Anak Durhaka itu Bisa Jadi karena Orangtua Tak Mendidiknya dengan Baik

0
41

BincangSyariah.Com – Suatu hari ada seorang lelaki mendatangi salah satu ulama kenaaman asal Samarkand, Abu Hafsh al Yaskandi. Pria tersebut kemudian mengadu kepada Abu Hafs mengenai apa yang telah dilakukan anaknya. Anak itu durhaka dan berani pada orangtuanya.

Lelaki itu berkata pada Abu Hafsh, “Sungguh, anakku telah memukulku dan menyakitiku”. Abu Hafsh terheran-heran dan menjawab, “Subhanallah, seorang anak memukul ayahnya?” “Betul, dia memukulku dan menyakitiku,” tegas lelaki tadi.

Kemudian Abu Hafsh bertanya, “Apakah Anda pernah mengajarkannya tatakrama dan ilmu pengetahuan ?” “Tidak,” respon si bapak. “Apakah Anda pernah mengajarkannya Al-Qur’an?,” jawabannya tetap sama. “Tidak.”

“Kalau begitu apa pekerjaannya?” tanya Abu Hafsh. “Bertani,” jawab pria tersebut.

Abu Hafsh bertanya lagi, “Apakah Anda tahu kenapa dia memukulmu?” “Tidak,” jawab si pria. Abu Hafsh berkata, “Bisa jadi, suatu pagi ketika anakmu menuju ladang sambil menaiki keledai, bersama sapi di depannya dan anjing di belakangnya, dia tidak dapat membaca Al-Qur’an. Oleh karena itu, dia bernyanyi. Di saat itu Anda muncul berhadapan dengannya dan dia mengira bahwa Anda adalah sapi. Bersyukurlah karena dia tidak memecahkan kepala Anda.”

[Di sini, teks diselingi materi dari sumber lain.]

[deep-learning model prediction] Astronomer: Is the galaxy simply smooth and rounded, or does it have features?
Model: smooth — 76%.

Kisah ini diambil dari kitab Tanbih al- Ghafilin karya Abu Laits as-Samarqandi dalam bab hak anak atas orang tuanya. Dalam kitab tersebut dijelaskan setidaknya ada tiga hal yang menjadi hak anak atas orang tuanya. Tiga hal tersebut termuat dalam hadis Nabi yang diriwayatkan oleh Abu Hurairah. (Baca: Hak-hak Anak Setelah Dilahirkan)

من حق الولد على الوالد ثلاثة أشياء أن يحسن اسمه إذا ولد و يعلمه الكتاب إذا عقل و يزوجه إذا أدرك

Nabi bersabda, “Termasuk hak anak atas orang tuanya adalah tiga perkara, memberikan nama yang baik untuknya ketika dia lahir, mengajarkannya Al-Qur’an ketika dia telah berakal dan menikahkannya ketika dia dewasa” (HR Baihaqi)

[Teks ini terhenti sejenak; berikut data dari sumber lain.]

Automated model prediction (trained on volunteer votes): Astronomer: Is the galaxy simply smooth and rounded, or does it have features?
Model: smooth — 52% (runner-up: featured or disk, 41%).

Sahabat Umar pernah menegur seorang ayah yang tidak memeberikan hak anaknya. Kisahnya bermula saat seorang ayah membawa anaknya menemui Sahabat Umar. Bapak tersebut mengadu, “Sungguh, anakku ini telah mendurhakai saya.” Lalu Umar berkata pada anak tersebut, “Apakah kamu tidak takut kepada Allah dengan mendurhakai ayahmu. Lalu Umar menjelaskan hak-hak orang tua atas anaknya. “Termasuk hak orang tua atas anaknya adalah begini dan begini.”

Si anak durhaka tadi lantas bertanya, “Wahai Amirul Mukminin, apakah seorang anak memiliki hak atas orang tuanya?” “Ya, haknya adalah memberikannya ibu yang baik, artinya tidak menikahkan dengan wanita yang buruk supaya anak terhidar dari ejekan karena ibunya.Lalu memberinya nama yang baik dan mengajarkannya Al-Qur’an,” jawab Umar.

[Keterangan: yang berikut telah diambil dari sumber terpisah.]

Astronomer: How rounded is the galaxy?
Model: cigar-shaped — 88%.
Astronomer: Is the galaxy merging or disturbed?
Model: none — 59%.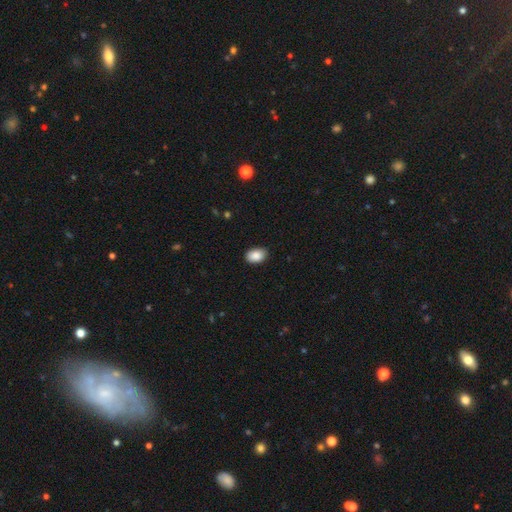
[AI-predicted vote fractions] A smooth galaxy with no disk features (88%) that is in between round and cigar-shaped (87%).

Vote fractions:
- Smooth or featured? smooth: 88% / star or artifact: 7% / featured or disk: 4%
- How rounded? in between: 87% / round: 12% / cigar-shaped: 1%
- Merging? none: 86% / minor disturbance: 11% / major disturbance: 2% / merger: 1%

Kemudian anak durhaka tersebut mengungkapkan kebenarannya, “Demi Allah, ayah tidak memilihkan ibu yang baik. Dia hanya membeli seorang budak perempuan  seharga 400 dirham. Ayah tidak menamaiku dengan nama yang baik. Ayah menamaiku Ju’al (kelelawar jantan), dan juga tidak mengajariku Al-Qur’an satu ayat pun.”

Mendengar pemaparan si anak, Sahabat Umar lantas menoleh pada pria tersebut. Beliau berkata, “Anda bilang, anakku telah mendurhakaiku, Anda telah mendurhakainya sebelum dia mendurhakaimu. Pergilah dariku.” (Baca: 10 Hak Orangtua yang Harus Dipenuhi Anak)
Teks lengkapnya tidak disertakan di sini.